MATERIAL FOR THE TASK:

=-=-=-=-=

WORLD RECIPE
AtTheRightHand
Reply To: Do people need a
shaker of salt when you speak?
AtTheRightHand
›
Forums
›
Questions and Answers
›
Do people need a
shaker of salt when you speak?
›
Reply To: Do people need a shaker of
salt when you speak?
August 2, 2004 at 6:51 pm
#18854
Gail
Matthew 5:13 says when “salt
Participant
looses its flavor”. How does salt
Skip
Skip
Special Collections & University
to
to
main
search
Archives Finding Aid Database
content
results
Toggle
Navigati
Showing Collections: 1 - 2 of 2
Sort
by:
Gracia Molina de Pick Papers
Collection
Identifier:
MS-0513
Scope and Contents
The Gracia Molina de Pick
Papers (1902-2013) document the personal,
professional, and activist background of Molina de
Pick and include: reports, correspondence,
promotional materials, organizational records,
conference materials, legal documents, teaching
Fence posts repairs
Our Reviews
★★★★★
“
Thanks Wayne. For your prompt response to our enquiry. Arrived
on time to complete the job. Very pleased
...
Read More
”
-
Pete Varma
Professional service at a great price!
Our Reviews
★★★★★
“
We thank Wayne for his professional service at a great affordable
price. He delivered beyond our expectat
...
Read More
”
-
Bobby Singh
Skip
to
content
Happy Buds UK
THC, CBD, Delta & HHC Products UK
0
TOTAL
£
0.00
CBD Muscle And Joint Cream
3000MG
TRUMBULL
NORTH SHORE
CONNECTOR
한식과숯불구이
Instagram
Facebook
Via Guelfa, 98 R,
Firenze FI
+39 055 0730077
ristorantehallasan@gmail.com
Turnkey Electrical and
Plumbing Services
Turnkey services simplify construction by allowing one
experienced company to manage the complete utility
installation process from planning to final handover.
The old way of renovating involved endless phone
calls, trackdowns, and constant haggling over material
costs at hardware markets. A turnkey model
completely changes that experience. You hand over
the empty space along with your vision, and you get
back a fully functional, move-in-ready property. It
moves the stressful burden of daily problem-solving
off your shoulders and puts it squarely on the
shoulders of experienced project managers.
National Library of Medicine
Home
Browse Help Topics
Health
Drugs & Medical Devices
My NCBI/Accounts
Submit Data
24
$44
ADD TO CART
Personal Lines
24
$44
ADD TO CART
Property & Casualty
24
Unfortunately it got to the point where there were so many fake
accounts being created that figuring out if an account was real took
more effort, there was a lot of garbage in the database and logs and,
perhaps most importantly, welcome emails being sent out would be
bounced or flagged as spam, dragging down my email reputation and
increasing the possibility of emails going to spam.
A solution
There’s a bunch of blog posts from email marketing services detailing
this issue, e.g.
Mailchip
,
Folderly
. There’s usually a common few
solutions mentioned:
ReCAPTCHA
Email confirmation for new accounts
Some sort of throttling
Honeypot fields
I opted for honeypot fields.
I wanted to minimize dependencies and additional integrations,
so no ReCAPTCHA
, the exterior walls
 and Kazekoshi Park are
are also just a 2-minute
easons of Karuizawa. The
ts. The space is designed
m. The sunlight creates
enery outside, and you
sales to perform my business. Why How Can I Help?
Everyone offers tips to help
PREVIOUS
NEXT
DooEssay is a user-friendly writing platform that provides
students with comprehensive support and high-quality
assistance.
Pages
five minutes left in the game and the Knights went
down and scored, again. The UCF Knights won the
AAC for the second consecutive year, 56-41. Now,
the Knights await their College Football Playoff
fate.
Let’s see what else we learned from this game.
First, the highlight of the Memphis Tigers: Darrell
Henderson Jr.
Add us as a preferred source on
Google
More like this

=-=-=-=-=

PROBLEM DETAILS:
The lines needed are the ones from the first line of the entries through the line that contains "off your shoulders", given again without any change.

OUTPUT OF THE EXERCISE:
WORLD RECIPE
AtTheRightHand
Reply To: Do people need a
shaker of salt when you speak?
AtTheRightHand
›
Forums
›
Questions and Answers
›
Do people need a
shaker of salt when you speak?
›
Reply To: Do people need a shaker of
salt when you speak?
August 2, 2004 at 6:51 pm
#18854
Gail
Matthew 5:13 says when “salt
Participant
looses its flavor”. How does salt
Skip
Skip
Special Collections & University
to
to
main
search
Archives Finding Aid Database
content
results
Toggle
Navigati
Showing Collections: 1 - 2 of 2
Sort
by:
Gracia Molina de Pick Papers
Collection
Identifier:
MS-0513
Scope and Contents
The Gracia Molina de Pick
Papers (1902-2013) document the personal,
professional, and activist background of Molina de
Pick and include: reports, correspondence,
promotional materials, organizational records,
conference materials, legal documents, teaching
Fence posts repairs
Our Reviews
★★★★★
“
Thanks Wayne. For your prompt response to our enquiry. Arrived
on time to complete the job. Very pleased
...
Read More
”
-
Pete Varma
Professional service at a great price!
Our Reviews
★★★★★
“
We thank Wayne for his professional service at a great affordable
price. He delivered beyond our expectat
...
Read More
”
-
Bobby Singh
Skip
to
content
Happy Buds UK
THC, CBD, Delta & HHC Products UK
0
TOTAL
£
0.00
CBD Muscle And Joint Cream
3000MG
TRUMBULL
NORTH SHORE
CONNECTOR
한식과숯불구이
Instagram
Facebook
Via Guelfa, 98 R,
Firenze FI
+39 055 0730077
ristorantehallasan@gmail.com
Turnkey Electrical and
Plumbing Services
Turnkey services simplify construction by allowing one
experienced company to manage the complete utility
installation process from planning to final handover.
The old way of renovating involved endless phone
calls, trackdowns, and constant haggling over material
costs at hardware markets. A turnkey model
completely changes that experience. You hand over
the empty space along with your vision, and you get
back a fully functional, move-in-ready property. It
moves the stressful burden of daily problem-solving
off your shoulders and puts it squarely on the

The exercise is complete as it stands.